The

law of

large numbers is a precise

theorem of

probability theory. Well, two theorems actually.

**The weak law of large numbers:**

A sequence X_{1}, X_{2}, ... of independent identically distributed random variables with finite mean m and finite variance is given. Then the sequence S_{n} = (X_{1} + X_{2} + ...+ X_{n})/n, for n = 1, 2, ... satisfies the following:

For any e > 0

P(|S_{n} - m| > e) → 0 as n → ∞.

**The strong law of large numbers:**

Under the same conditions as above S_{n} satisfies

P(S_{n} → m as n → ∞) = 1.

The two theorems look very similar, and sort of say that as you perform more and more experiments the mean of the sample will get closer to the expectation. They say it in different ways though, and getting your head round the difference can be tricky.

Roughly speaking SLLN says something about the behaviour of the particular sequences S_{1}, S_{2}, ... once we have decided the values for X_{1}, X_{2}, ..., while WLLN rather tells you something about the the probability distribution of S_{n} at different values of n.

The difference may be easier to understand if I give an example of a random sequence T_{1}, T_{2}, ... that satisfies the result of WLLN but not SLLN.

Let Y_{1}, Y_{2}, ... be sequence of independent random variables, such that Y_{k} is uniformly distributed on the set {2^{k}, 2^{k}+1, ..., 2^{k+1}-1}.
Define T_{n} = 1 if n = Y_{k} for some k and T_{n} = 0 otherwise.

For T_{n} thus defined we see that

P(T_{n} = 0) = 2^{-k}

for 2^{k} ≤ n < 2^{k+1}, but that T_{n} always contains an infinite number of both ones and zeroes. Thus T_{n} satisfies the result of WLLN (with m = 0), but not the result of SLLN.

It follows that SLLN cannot be derived from WLLN. A shame really, since WLLN can be proved easily using Chebyshev's inequality, while SLLN is the result that we are really interested in.

It is, however, possible to derive WLLN from SLLN, which we might as well do while we're at it.

Suppose that a random sequence S_{n} satisfies the conditions of SLLN (with m = 0 for simplicity).

Given e > 0 let E_{N} be the event that |S_{n}| < e for n ≥ N. We note that E_{N} ⊆ E_{N+1} for all N and UNION(N = 0, ∞)(E_{N}) ⊇ {S_{n} -> 0 as n -> ∞}, so lim_{N→∞}P(E_{N}) ≥ P(S_{n} → 0 as n → ∞) = 1 (this is a basic result of measure theory).
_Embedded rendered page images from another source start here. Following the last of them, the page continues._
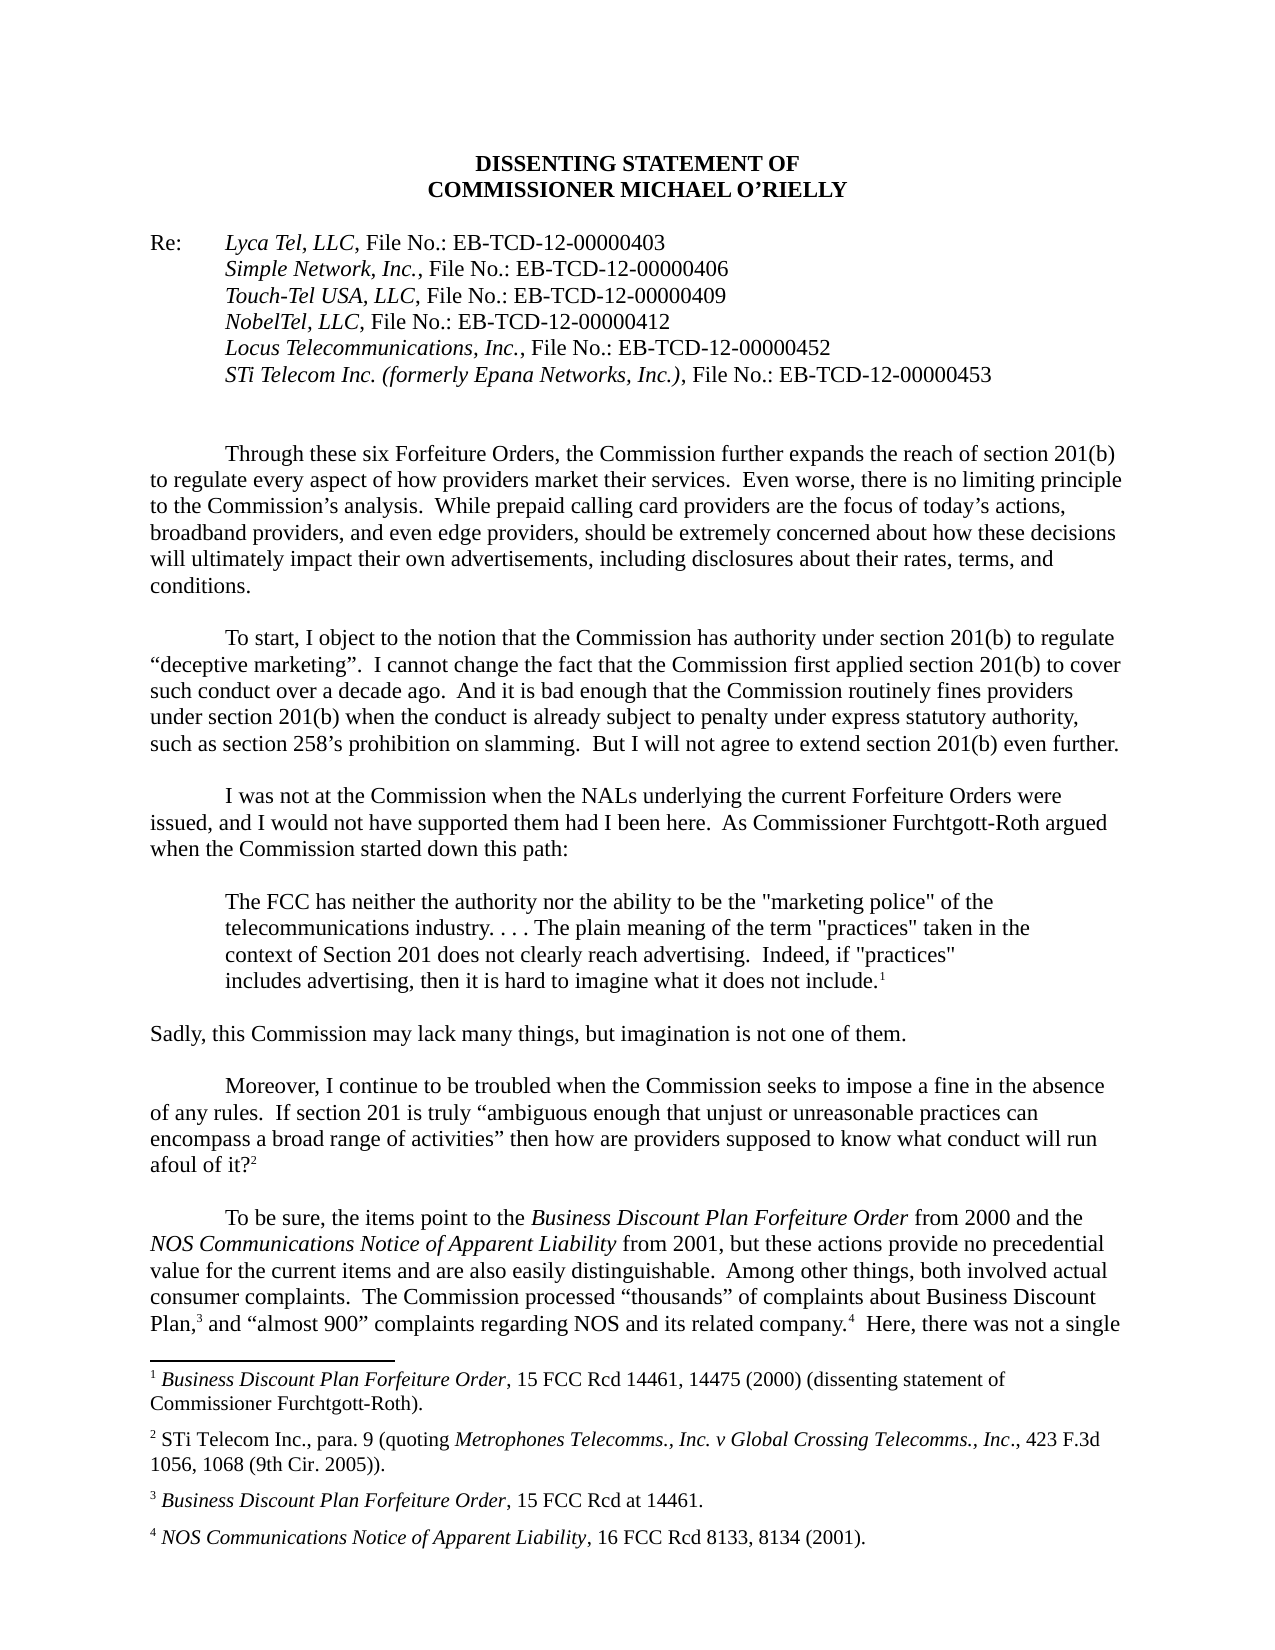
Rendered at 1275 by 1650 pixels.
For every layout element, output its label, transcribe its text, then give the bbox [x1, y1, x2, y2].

text NobelTel, LLC, File No.: EB-TCD-12-00000412 [150, 308, 1125, 334]
text Locus Telecommunications, Inc., File No.: EB-TCD-12-00000452 [150, 334, 1125, 361]
text Moreover, I continue to be troubled when the Commission seeks to impose a fine in the absence of any rules. If section 201 is truly “ambiguous enough that unjust or unreasonable practices can encompass a broad range of activities” then how are providers supposed to know what conduct will run afoul of it? [150, 1072, 1125, 1178]
text Through these six Forfeiture Orders, the Commission further expands the reach of section 201(b) to regulate every aspect of how providers market their services. Even worse, there is no limiting principle to the Commission’s analysis. While prepaid calling card providers are the focus of today’s actions, broadband providers, and even edge providers, should be extremely concerned about how these decisions will ultimately impact their own advertisements, including disclosures about their rates, terms, and conditions. [150, 440, 1125, 598]
text Simple Network, Inc., File No.: EB-TCD-12-00000406 [150, 255, 1125, 282]
text Sadly, this Commission may lack many things, but imagination is not one of them. [150, 1020, 1125, 1046]
text COMMISSIONER MICHAEL O’RIELLY [150, 176, 1125, 203]
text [150, 1204, 1125, 1336]
text Re: Lyca Tel, LLC, File No.: EB-TCD-12-00000403 [150, 229, 1125, 255]
text The FCC has neither the authority nor the ability to be the "marketing police" of the telecommunications industry. . . . The plain meaning of the term "practices" taken in the context of Section 201 does not clearly reach advertising. Indeed, if "practices" includes advertising, then it is hard to imagine what it does not include. [225, 888, 1031, 993]
text To start, I object to the notion that the Commission has authority under section 201(b) to regulate “deceptive marketing”. I cannot change the fact that the Commission first applied section 201(b) to cover such conduct over a decade ago. And it is bad enough that the Commission routinely fines providers under section 201(b) when the conduct is already subject to penalty under express statutory authority, such as section 258’s prohibition on slamming. But I will not agree to extend section 201(b) even further. [150, 624, 1125, 756]
text STi Telecom Inc. (formerly Epana Networks, Inc.), File No.: EB-TCD-12-00000453 [150, 361, 1125, 387]
text DISSENTING STATEMENT OF [150, 150, 1125, 176]
text I was not at the Commission when the NALs underlying the current Forfeiture Orders were issued, and I would not have supported them had I been here. As Commissioner Furchtgott-Roth argued when the Commission started down this path: [150, 782, 1125, 862]
text Touch-Tel USA, LLC, File No.: EB-TCD-12-00000409 [150, 282, 1125, 308]
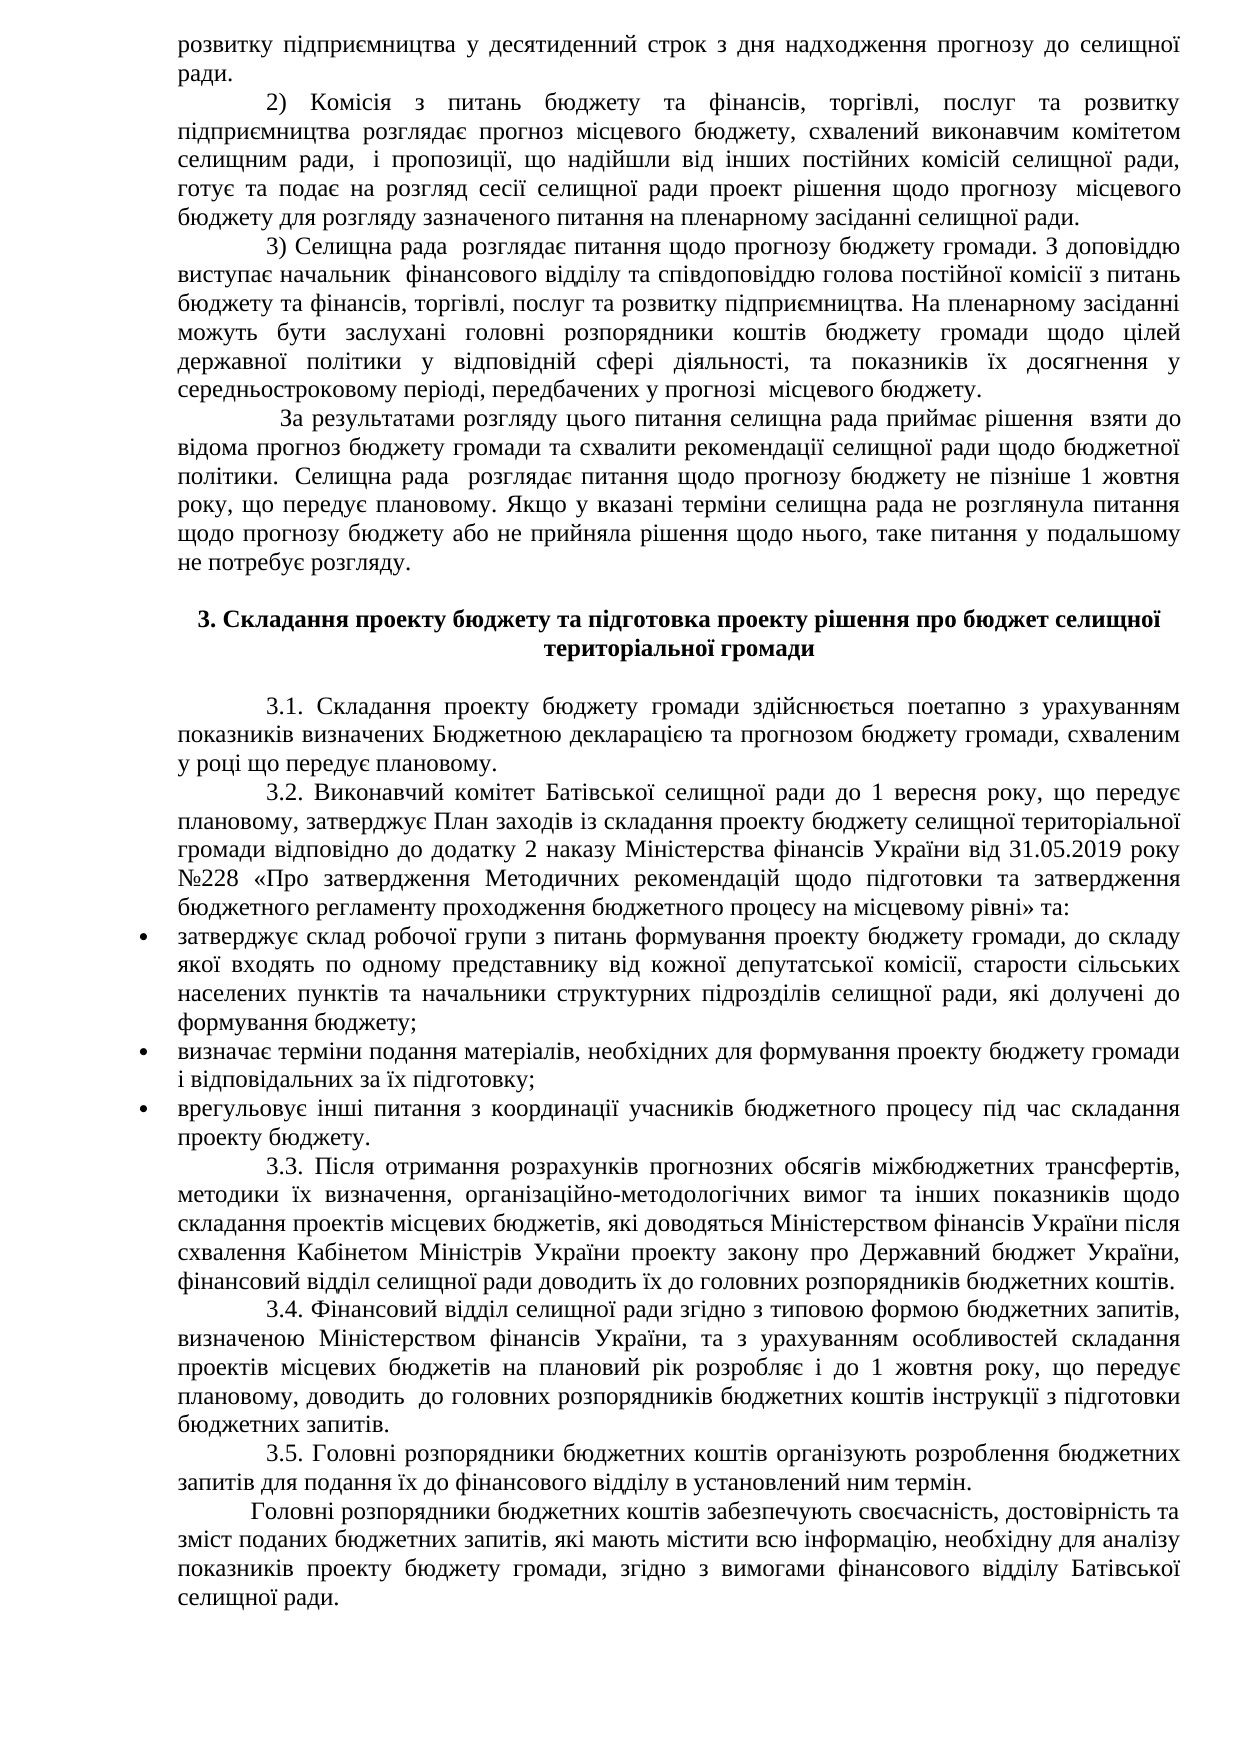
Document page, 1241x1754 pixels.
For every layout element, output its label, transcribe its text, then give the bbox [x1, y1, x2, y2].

text 3.5. Головні розпорядники бюджетних коштів організують розроблення бюджетних запитів для подання їх до фінансового відділу в установлений ним термін. [177, 1438, 1181, 1496]
text 3.2. Виконавчий комітет Батівської селищної ради до 1 вересня року, що передує плановому, затверджує План заходів із складання проекту бюджету селищної територіальної громади відповідно до додатку 2 наказу Міністерства фінансів України від 31.05.2019 року №228 «Про затвердження Методичних рекомендацій щодо підготовки та затвердження бюджетного регламенту проходження бюджетного процесу на місцевому рівні» та: [177, 777, 1181, 921]
list врегульовує інші питання з координації учасників бюджетного процесу під час складання проекту бюджету. [140, 1093, 1181, 1151]
text Головні розпорядники бюджетних коштів забезпечують своєчасність, достовірність та зміст поданих бюджетних запитів, які мають містити всю інформацію, необхідну для аналізу показників проекту бюджету громади, згідно з вимогами фінансового відділу Батівської селищної ради. [177, 1496, 1181, 1611]
list затверджує склад робочої групи з питань формування проекту бюджету громади, до складу якої входять по одному представнику від кожної депутатської комісії, старости сільських населених пунктів та начальники структурних підрозділів селищної ради, які долучені до формування бюджету; [140, 921, 1181, 1036]
text 3.4. Фінансовий відділ селищної ради згідно з типовою формою бюджетних запитів, визначеною Міністерством фінансів України, та з урахуванням особливостей складання проектів місцевих бюджетів на плановий рік розробляє і до 1 жовтня року, що передує плановому, доводить до головних розпорядників бюджетних коштів інструкції з підготовки бюджетних запитів. [177, 1294, 1181, 1438]
text 3.3. Після отримання розрахунків прогнозних обсягів міжбюджетних трансфертів, методики їх визначення, організаційно-методологічних вимог та інших показників щодо складання проектів місцевих бюджетів, які доводяться Міністерством фінансів України після схвалення Кабінетом Міністрів України проекту закону про Державний бюджет України, фінансовий відділ селищної ради доводить їх до головних розпорядників бюджетних коштів. [177, 1151, 1181, 1294]
list визначає терміни подання матеріалів, необхідних для формування проекту бюджету громади і відповідальних за їх підготовку; [140, 1036, 1181, 1093]
text 2) Комісія з питань бюджету та фінансів, торгівлі, послуг та розвитку підприємництва розглядає прогноз місцевого бюджету, схвалений виконавчим комітетом селищним ради, і пропозиції, що надійшли від інших постійних комісій селищної ради, готує та подає на розгляд сесії селищної ради проект рішення щодо прогнозу місцевого бюджету для розгляду зазначеного питання на пленарному засіданні селищної ради. [177, 87, 1181, 231]
text 3) Селищна рада розглядає питання щодо прогнозу бюджету громади. З доповіддю виступає начальник фінансового відділу та співдоповіддю голова постійної комісії з питань бюджету та фінансів, торгівлі, послуг та розвитку підприємництва. На пленарному засіданні можуть бути заслухані головні розпорядники коштів бюджету громади щодо цілей державної політики у відповідній сфері діяльності, та показників їх досягнення у середньостроковому періоді, передбачених у прогнозі місцевого бюджету. [177, 231, 1181, 403]
text За результатами розгляду цього питання селищна рада приймає рішення взяти до відома прогноз бюджету громади та схвалити рекомендації селищної ради щодо бюджетної політики. Селищна рада розглядає питання щодо прогнозу бюджету не пізніше 1 жовтня року, що передує плановому. Якщо у вказані терміни селищна рада не розглянула питання щодо прогнозу бюджету або не прийняла рішення щодо нього, таке питання у подальшому не потребує розгляду. [177, 403, 1181, 576]
text 3.1. Складання проекту бюджету громади здійснюється поетапно з урахуванням показників визначених Бюджетною декларацією та прогнозом бюджету громади, схваленим у році що передує плановому. [177, 691, 1181, 777]
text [177, 29, 1181, 87]
text 3. Складання проекту бюджету та підготовка проекту рішення про бюджет селищної територіальної громади [177, 604, 1181, 662]
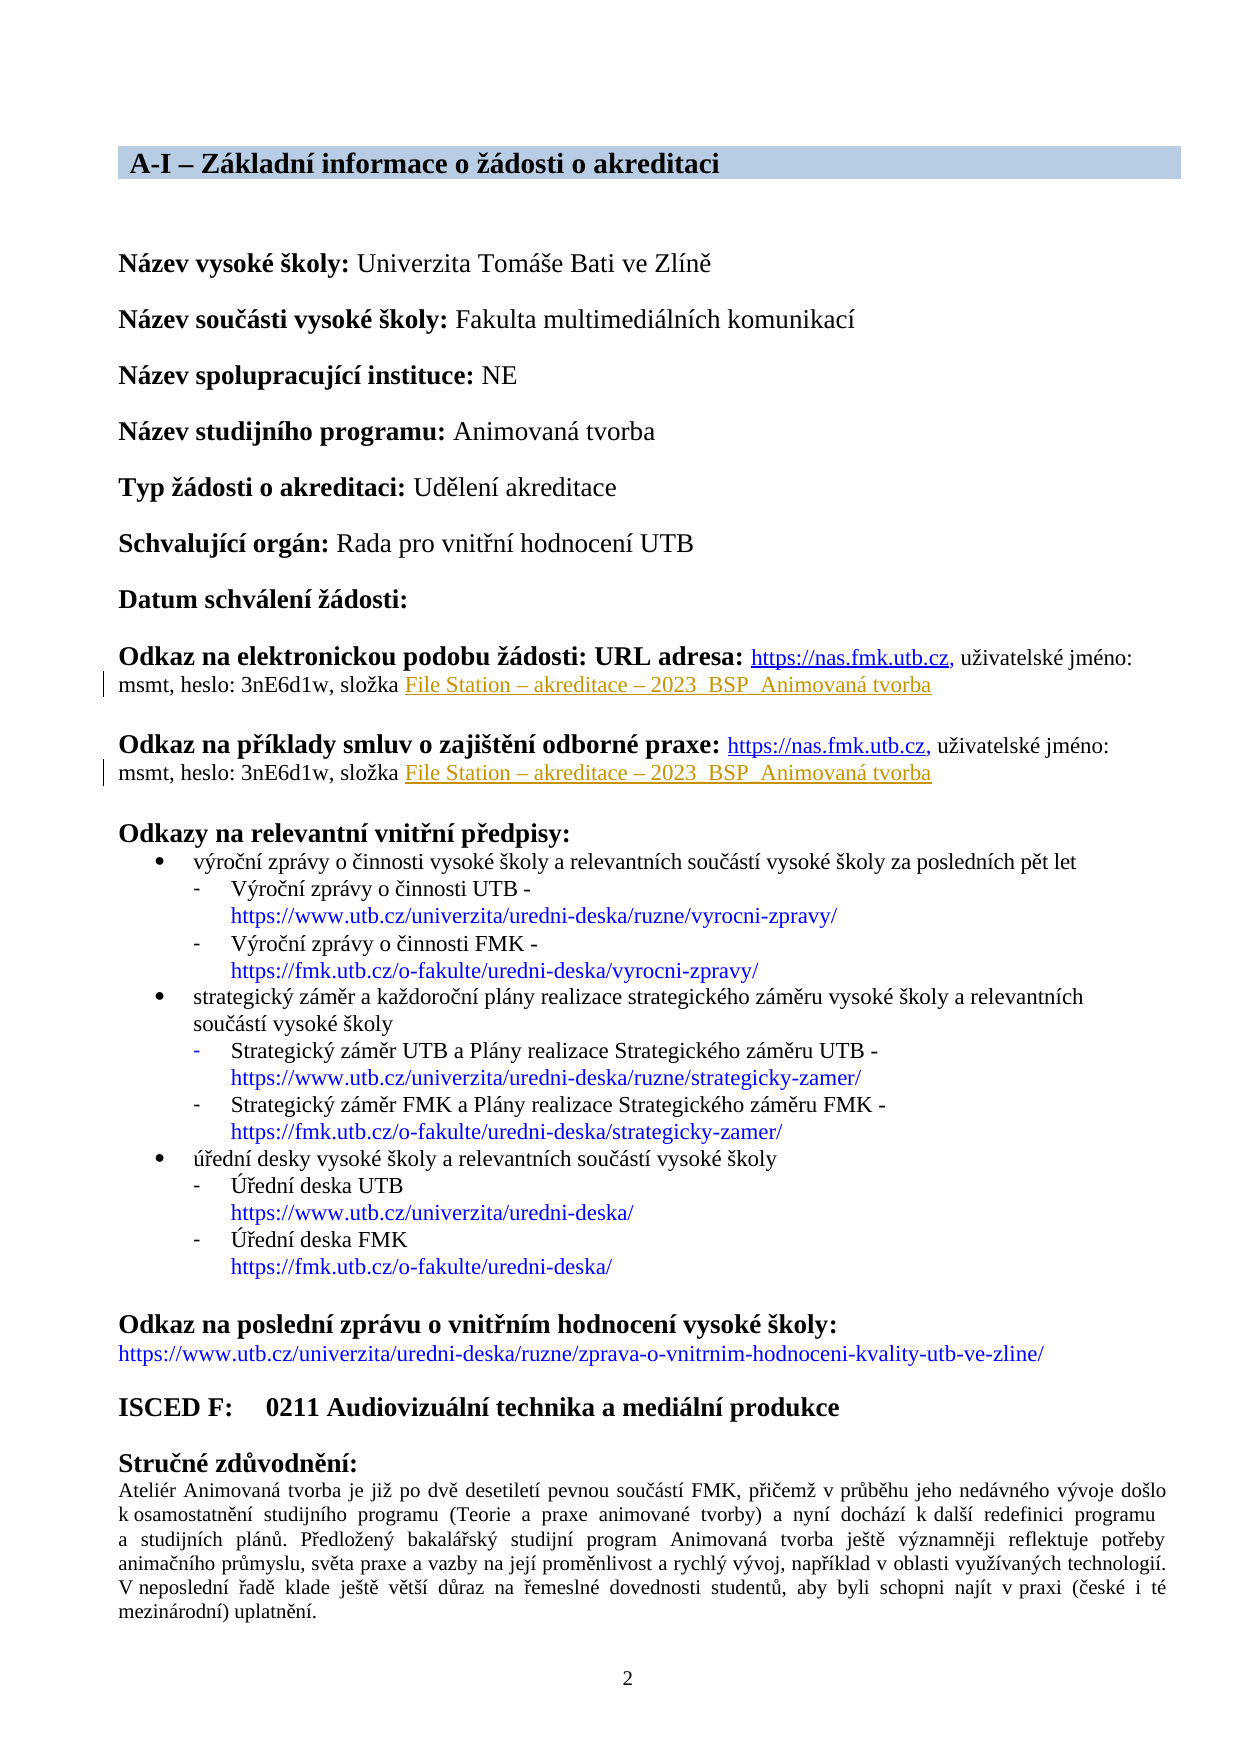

Also {|S_{n}| < e} ⊇ E_{n} for all n, so P(|S_{n}| < e) ≥ P(E_{n}).

Hence

lim_{n→∞}P(|S_{n}| < e) ≥ lim_{n→∞}P(E_{n}) ≥ 1

So S_{n} satisfies the result of WLLN with m = 0.

Thus we have shown that (unsurprsingly) the strong law of large numbers is a stronger result than the weak law of large numbers. (In the language of measure theory we have shown that if X_{n} → X almost surely then X_{n} → X in probability, but that the converse does not necessarily hold.)